While regulators’ attention has focused on those that are too big to fail, the financial institutions in Europe that face the sternest challenge might be those that are too small to get funding from investors. And those at risk could include some sizeable and well-known banks, as Phil Moore reports.

ON A DAY when the share prices of banks such as Barclays and Société Générale were falling by more than 10%, another cri de coeur, from a smallish regional Danish bank, is unlikely to have captured much attention. In mid-August, the chief executive of Denmark’s seventh-largest bank by assets, Spar Nord, was quoted as saying that it was increasingly difficult for banks of its size to access international funding, and would remain so for a while.

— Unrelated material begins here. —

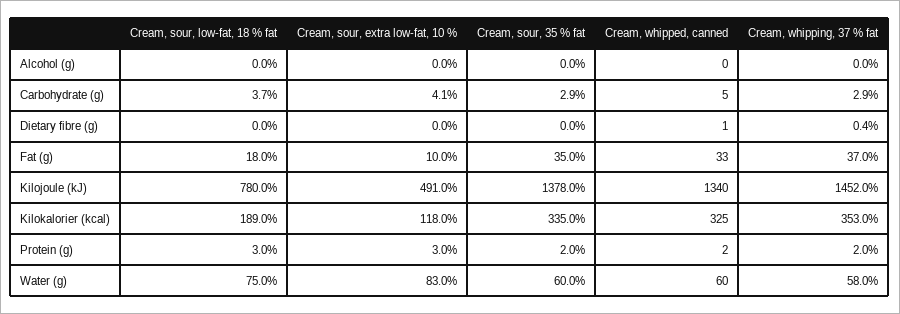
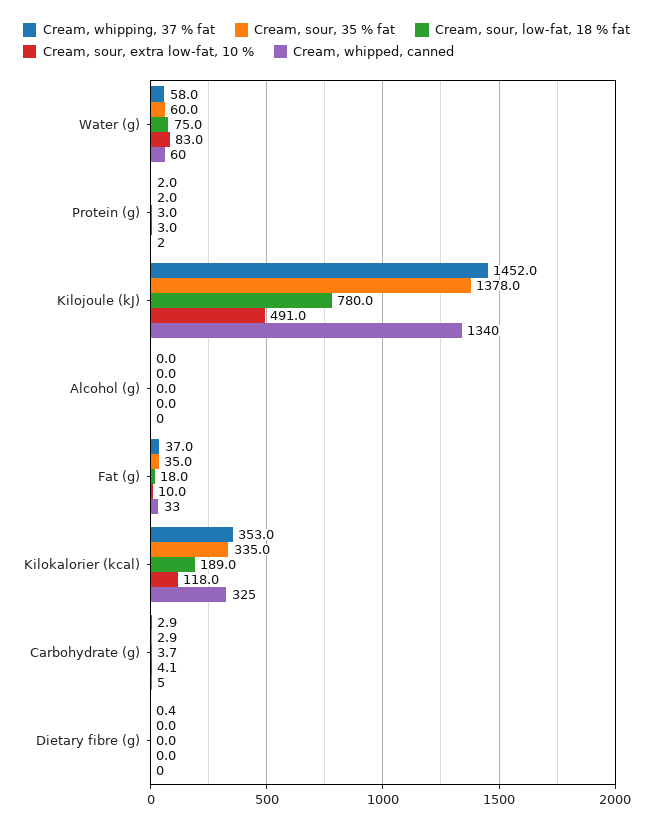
Cream, whipped, canned, Dietary fibre (g): 1 -> 0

Seasoned watchers of the Nordic banking scene are unlikely to have been surprised by the news from Spar Nord, given the severity of Denmark’s bank resolution scheme, which is generally regarded as the harshest in Europe. There was nothing in August’s story to suggest that Spar Nord is in danger. But a number of smaller Danish banks have already gone to the wall, and Standard & Poor’s warned at the end of July that another 15 were at risk of default.

Denmark’s regional banks may face a range of funding pressures that are unusually severe even in these straitened times. But analysts have been warning for some time of a growing risk of polarization in the European banking industry between those with access to funding and those in danger of being shut out.